AT&T donated $10,000 to Boswell in 2010, but the telecommunications giant has given him half that this year; Latham received $10,000 for both cycles. The National Air Traffic Controllers Association has not donated to Boswell this cycle after giving him $10,000 in 2010; Latham received $10,000 from the union this cycle, up from $4,500 in 2010.
The National Rifle Association gives Boswell high marks for his support of gun rights, but the group hasn’t donated to him this year after giving him $7,950 in 2010. Latham received $3,000 for his 2012 race.
Other groups — the American Physical Therapy Association, Verizon Communications, Honeywell International and the Chicago Mercantile Exchange, have given less or nothing at all to Boswell, while funneling money to Latham.

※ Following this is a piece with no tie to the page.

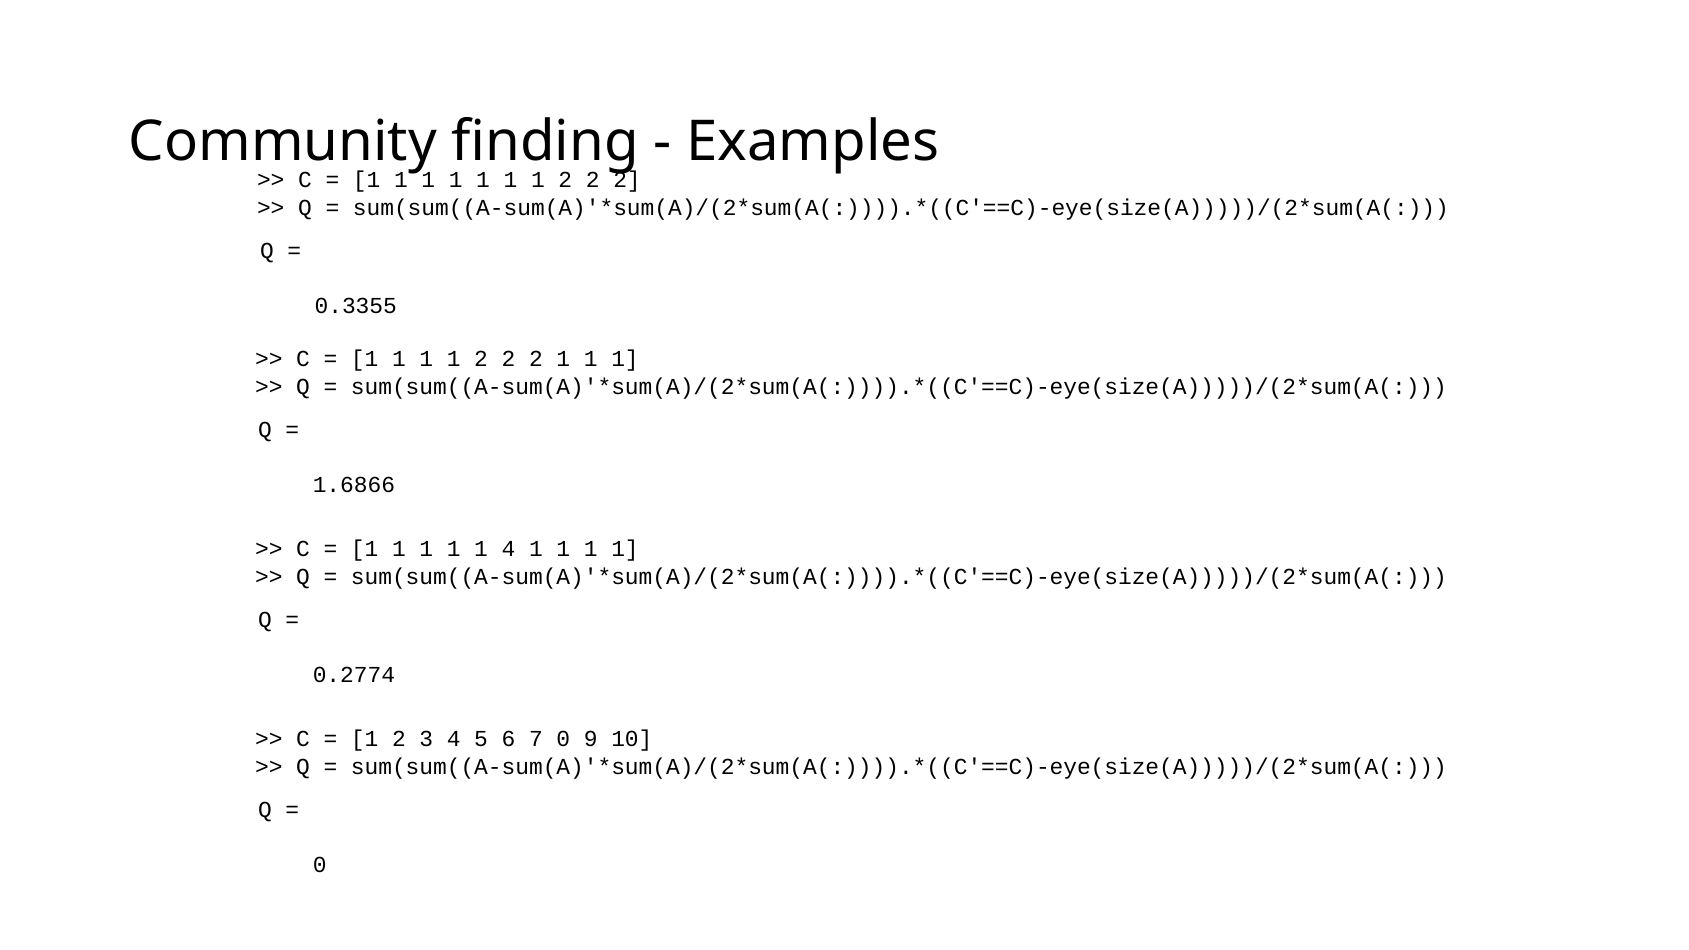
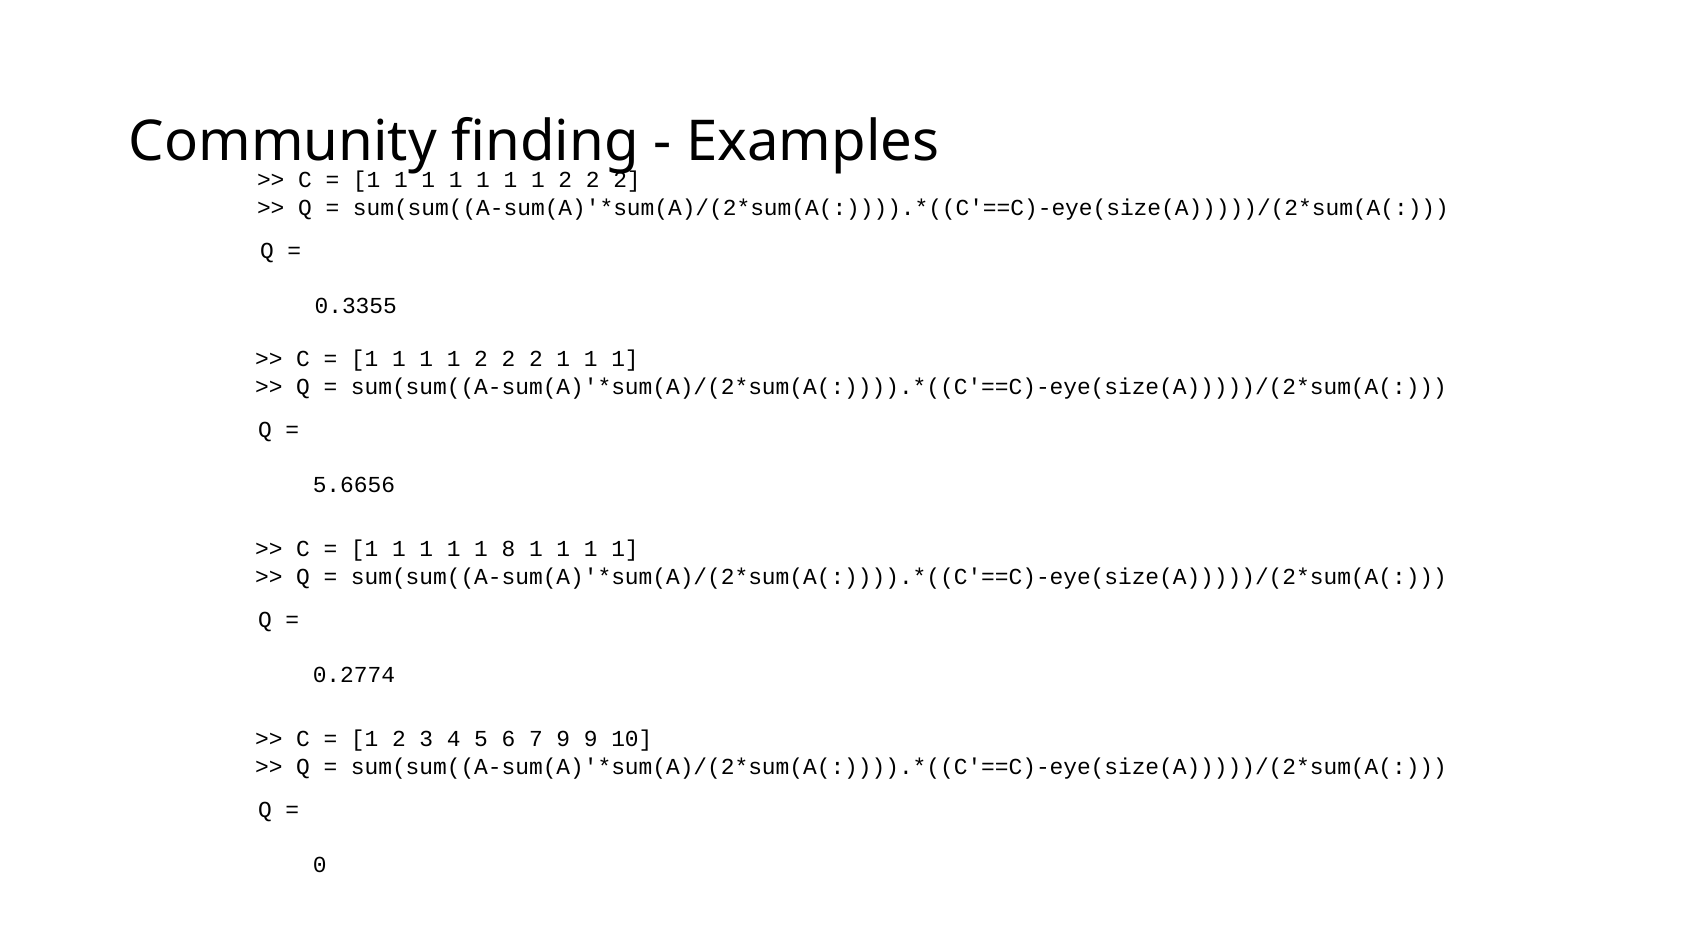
1.6866: 1.6866 -> 5.6656
1 4: 4 -> 8
7 0: 0 -> 9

Most donors declined to comment, but some organizations said the nature of the unique matchup between two sitting lawmakers — and not pressure from Boehner — required them to choose sides.
“We have friends running against friends in many states, including Iowa,” said Dave Warner, a spokesman for the National Pork Producers Council. The group gave Boswell $9,000 in 2010 but doesn’t plan to donate to him this year. Latham received $5,000 from the group, down from $8,000 in 2010.
“We’ve had to take a hard look at where members of Congress are on our issues,” Warner said, adding that ultimately Latham has been more supportive to pork producers.
Harold Schaitberger, president of the International Association of Firefighters, called Boswell a friend but said Latham “went above and beyond” what was expected of him as a Republican lawmaker to support federal firefighting funds. To that end, Latham received $5,000 from the union this year; Boswell received just $1,000, down from $10,000 in 2010.
No matter who his opponent’s friends are, Boswell is accustomed to competitive contests: “It seems like it’s been that way my entire life.”
“It just means you have to get out and hustle a little harder,” he added. “That’s what I’m used to.”
Staff writers Paul Kane and T.W. Farnam contributed to this report.